The Hubble diagram for a system within dark energy: the location of the zero-gravity radius and the global Hubble rate

Here we continue to discuss the principle of the local measurement of dark energy using the normalized Hubble diagram describing the environment of a system of galaxies. We calculate the present locus of test particles injected a fixed time ago (\sim the age of the universe), in the standard \Lambda -cosmology and for different values of the system parameters (the model includes a central point mass M and a local dark energy density \rho_{loc}) and discuss the position of the zero-gravity distance R_v in the Hubble diagram.
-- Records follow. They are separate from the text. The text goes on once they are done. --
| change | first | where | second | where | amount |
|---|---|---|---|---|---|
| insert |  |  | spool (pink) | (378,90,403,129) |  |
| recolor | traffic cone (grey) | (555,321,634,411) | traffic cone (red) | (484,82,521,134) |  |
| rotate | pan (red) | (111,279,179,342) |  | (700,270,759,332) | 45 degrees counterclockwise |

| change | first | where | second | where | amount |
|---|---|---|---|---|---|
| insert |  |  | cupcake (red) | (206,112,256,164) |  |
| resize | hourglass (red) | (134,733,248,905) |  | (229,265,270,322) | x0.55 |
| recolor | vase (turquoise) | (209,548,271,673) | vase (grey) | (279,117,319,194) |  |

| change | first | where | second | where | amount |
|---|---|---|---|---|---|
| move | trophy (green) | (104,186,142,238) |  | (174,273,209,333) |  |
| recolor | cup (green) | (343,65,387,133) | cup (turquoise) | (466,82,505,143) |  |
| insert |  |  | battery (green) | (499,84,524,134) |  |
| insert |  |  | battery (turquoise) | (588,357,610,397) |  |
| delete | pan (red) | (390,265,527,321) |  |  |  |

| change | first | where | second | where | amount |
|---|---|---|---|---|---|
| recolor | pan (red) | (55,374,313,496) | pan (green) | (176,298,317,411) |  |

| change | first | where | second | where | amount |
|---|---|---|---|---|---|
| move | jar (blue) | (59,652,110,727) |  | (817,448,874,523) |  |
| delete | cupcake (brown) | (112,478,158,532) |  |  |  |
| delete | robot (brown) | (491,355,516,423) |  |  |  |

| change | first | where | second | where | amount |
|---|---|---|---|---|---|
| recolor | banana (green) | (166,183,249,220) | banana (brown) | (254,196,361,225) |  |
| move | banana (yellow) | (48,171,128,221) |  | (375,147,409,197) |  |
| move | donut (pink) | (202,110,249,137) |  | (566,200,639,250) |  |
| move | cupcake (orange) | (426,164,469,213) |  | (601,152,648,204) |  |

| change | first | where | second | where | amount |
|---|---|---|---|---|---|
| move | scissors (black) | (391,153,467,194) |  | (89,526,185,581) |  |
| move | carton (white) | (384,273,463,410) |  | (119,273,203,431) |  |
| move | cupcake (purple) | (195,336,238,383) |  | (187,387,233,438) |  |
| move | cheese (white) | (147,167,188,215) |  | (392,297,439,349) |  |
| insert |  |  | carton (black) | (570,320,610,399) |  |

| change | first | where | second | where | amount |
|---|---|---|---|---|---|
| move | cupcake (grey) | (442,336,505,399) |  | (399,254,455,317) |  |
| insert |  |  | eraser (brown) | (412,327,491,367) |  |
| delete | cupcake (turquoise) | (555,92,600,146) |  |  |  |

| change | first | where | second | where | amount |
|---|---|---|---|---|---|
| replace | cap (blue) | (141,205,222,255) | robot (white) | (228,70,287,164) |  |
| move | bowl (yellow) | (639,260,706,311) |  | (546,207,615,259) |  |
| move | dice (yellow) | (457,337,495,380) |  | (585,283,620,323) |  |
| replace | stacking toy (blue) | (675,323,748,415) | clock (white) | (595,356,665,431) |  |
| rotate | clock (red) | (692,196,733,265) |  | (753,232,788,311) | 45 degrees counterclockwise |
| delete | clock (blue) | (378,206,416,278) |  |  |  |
Our main conclusions are: 1) When the local DE density \rho_{loc} is equal to the global DE density \rho_v, the outflow reaches the global Hubble rate at the distance R_2 = (1+z_v)R_v, where z_v is the global zero-acceleration redshift (\approx 0.7 for the standard model). This is also the radius of the ideal Einstein-Straus vacuole. 2) For a wide range of the local-to-global dark energy ratio \rho_{loc}/\rho_v, the local flow reaches the known global rate (the Hubble constant) at a distance R_2 \ga 1.5 \times R_v. Hence, R_v will be between R_2/2 and R_2, giving upper and lower limits to \rho_{loc}/M. For the Local Group, this supports the view that the local density is near the global one.